AUSGEWÄHLTER AUSZUG:
▬▬▬▬▬▬▬▬▬▬
Der Fall Amri: Bundestagskontrolleure kritisieren Nachlässigkeit der Behörden
Der spätere Attentäter Anis Amri hätte viel früher als gefährlich eingestuft werden müssen. Zu diesem Ergebnis kommt ein Bericht an die Bundestagsabgeordneten.
Bei der Überwachung des späteren Berliner Attentäters Anis Amri haben nach einem Bericht des Bundestagskontrollgremiums gleich mehrere Behörden nachlässig gehandelt. Die Systematik, mit der die Polizei Gefahren bewerte, habe dazu geführt, dass Amri falsch eingestuft worden sei. „Amri als sehr gefährlich einzuschätzen, war auf Basis der vielfältigen vorliegenden Informationen zwingend. Umso unverständlicher ist, dass seine Handlungsspielräume (...) nicht konsequenter eingeschränkt wurden“, heißt es in der Unterrichtung des Parlamentarischen Kontrollgremiums (PKGr) an den Bundestag.
Pannen, Versäumnisse, Fehlentscheidungen
Beim Verfassungsschutz hätte es zudem „weitere Ansätze für Aufklärungsmaßnahmen gegen Amri“ geben können, die aber weder angefordert, noch eigenständig angeboten worden seien. Die Ausländerbehörden hätten eine Abschiebung Amris nicht konsequent genug vorbereitet, mehrere Staatsanwaltschaften nicht ausreichend zusammengearbeitet.
▬▬▬▬▬▬▬▬▬▬
ERFASSTE DATEN:
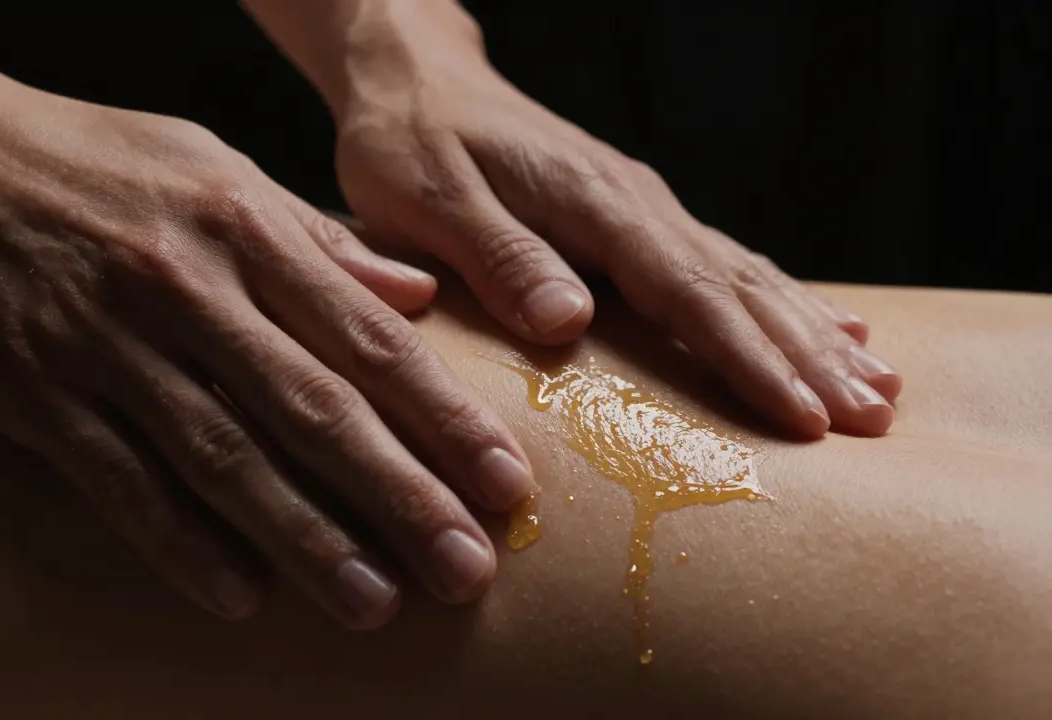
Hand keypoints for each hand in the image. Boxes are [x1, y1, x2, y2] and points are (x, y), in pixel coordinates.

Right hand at [0, 60, 537, 628]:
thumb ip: (318, 239)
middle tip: (466, 567)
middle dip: (399, 493)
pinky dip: (178, 543)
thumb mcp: (215, 167)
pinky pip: (117, 479)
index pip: (366, 336)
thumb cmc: (91, 158)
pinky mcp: (34, 389)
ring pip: (224, 454)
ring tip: (374, 604)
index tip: (505, 480)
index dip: (442, 415)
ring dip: (305, 537)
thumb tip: (414, 296)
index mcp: (242, 226)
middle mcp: (185, 285)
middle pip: (312, 405)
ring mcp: (106, 341)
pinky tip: (238, 597)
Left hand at [335, 62, 900, 437]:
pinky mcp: (635, 217)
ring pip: (746, 276)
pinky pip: (725, 264)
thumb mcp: (429, 201)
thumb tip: (568, 324)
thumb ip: (500, 258)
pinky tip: (828, 326)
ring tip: (877, 389)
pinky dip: (782, 302)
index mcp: (593, 203)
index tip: (802, 418)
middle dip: (808, 358)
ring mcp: (643, 208)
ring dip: (812, 335)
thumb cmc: (410, 142)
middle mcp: (636, 203)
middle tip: (874, 420)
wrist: (418, 78)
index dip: (746, 359)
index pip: (686, 291)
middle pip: (738, 287)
▬▬▬▬▬▬▬▬▬▬
DAS IST ZU TUN:
(a) Schreib aus dem Auszug zum Fall Amri den Teil zwischen „Pannen, Versäumnisse, Fehlentscheidungen“ und „nicht ausreichend zusammengearbeitet.“ Wort für Wort ab, beide Stellen eingeschlossen.
(b) Fass den Absatz aus dem Auszug zum Fall Amri, der mit „Beim Verfassungsschutz hätte es zudem“ beginnt, als kurze Liste zusammen und behalte dabei die wichtigsten Fakten.
Die Auflistung hat mit dem Auszug zum Fall Amri nichts zu tun.

NUMMERIERTE ANTWORTEN:
(a)
Pannen, Versäumnisse, Fehlentscheidungen
Beim Verfassungsschutz hätte es zudem „weitere Ansätze für Aufklärungsmaßnahmen gegen Amri“ geben können, die aber weder angefordert, noch eigenständig angeboten worden seien. Die Ausländerbehörden hätten eine Abschiebung Amris nicht konsequent genug vorbereitet, mehrere Staatsanwaltschaften nicht ausreichend zusammengearbeitet.

(b)
- Verfassungsschutz: Weitere mögliche Aufklärungsmaßnahmen gegen Amri wurden weder angefordert noch von sich aus angeboten.
- Ausländerbehörden: Sie haben die Abschiebung Amris nicht konsequent genug vorbereitet.
- Staatsanwaltschaften: Mehrere haben nicht ausreichend zusammengearbeitet.